> **Collected data**:
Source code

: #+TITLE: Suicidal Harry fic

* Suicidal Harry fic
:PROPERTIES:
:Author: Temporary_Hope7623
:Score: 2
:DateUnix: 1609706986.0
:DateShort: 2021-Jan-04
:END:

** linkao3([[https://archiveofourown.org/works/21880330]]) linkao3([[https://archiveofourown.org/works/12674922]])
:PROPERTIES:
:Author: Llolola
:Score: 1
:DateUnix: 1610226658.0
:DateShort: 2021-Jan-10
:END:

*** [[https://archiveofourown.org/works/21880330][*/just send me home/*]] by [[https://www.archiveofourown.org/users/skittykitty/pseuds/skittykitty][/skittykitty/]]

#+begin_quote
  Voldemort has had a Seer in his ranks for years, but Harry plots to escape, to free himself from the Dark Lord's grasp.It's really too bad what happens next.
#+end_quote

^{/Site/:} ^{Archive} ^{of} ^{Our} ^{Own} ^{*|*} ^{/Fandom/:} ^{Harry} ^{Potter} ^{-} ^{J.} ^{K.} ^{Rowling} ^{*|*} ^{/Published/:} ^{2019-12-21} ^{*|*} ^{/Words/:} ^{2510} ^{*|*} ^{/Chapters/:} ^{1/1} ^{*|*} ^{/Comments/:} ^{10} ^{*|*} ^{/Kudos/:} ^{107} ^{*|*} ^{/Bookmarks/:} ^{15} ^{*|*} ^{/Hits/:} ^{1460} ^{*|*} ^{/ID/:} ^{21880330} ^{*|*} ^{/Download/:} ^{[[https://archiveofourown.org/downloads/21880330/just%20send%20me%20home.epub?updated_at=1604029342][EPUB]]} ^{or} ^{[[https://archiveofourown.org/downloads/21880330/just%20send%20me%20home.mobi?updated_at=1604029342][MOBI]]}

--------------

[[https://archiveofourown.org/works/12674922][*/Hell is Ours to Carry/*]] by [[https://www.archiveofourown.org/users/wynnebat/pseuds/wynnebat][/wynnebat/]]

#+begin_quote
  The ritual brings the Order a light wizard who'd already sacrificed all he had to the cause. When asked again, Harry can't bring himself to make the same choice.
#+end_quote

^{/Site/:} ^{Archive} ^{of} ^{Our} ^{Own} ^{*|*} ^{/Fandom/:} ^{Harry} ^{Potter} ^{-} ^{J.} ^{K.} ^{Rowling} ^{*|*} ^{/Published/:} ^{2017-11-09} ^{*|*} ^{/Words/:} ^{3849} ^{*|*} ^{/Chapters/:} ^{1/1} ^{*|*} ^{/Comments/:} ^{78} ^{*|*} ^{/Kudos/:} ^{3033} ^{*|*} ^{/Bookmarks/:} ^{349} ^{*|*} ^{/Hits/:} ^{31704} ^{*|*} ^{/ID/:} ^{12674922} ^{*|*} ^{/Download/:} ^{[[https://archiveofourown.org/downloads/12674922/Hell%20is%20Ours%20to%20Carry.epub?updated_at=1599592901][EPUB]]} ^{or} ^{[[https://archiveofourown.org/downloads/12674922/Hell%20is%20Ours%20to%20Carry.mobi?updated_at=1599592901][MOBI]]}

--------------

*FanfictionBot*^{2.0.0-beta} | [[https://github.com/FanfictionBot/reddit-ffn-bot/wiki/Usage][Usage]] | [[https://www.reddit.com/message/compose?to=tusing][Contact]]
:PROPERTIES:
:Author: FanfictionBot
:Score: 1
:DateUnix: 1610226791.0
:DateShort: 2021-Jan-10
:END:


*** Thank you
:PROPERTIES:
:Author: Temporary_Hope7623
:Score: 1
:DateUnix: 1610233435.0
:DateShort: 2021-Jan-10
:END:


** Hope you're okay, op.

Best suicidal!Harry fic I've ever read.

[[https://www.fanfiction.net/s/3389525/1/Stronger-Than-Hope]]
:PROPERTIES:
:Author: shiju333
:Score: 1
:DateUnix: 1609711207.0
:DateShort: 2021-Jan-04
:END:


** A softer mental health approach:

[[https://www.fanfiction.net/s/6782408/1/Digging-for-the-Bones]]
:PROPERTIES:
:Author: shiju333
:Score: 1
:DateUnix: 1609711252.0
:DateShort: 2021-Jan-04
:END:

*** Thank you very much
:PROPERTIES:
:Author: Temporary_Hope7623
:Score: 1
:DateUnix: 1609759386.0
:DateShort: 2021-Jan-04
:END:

> **TASK TO COMPLETE**: Find how many lines of the entries include the word "DateUnix". The number is the entire reply.

> **ANSWER AREA**: 7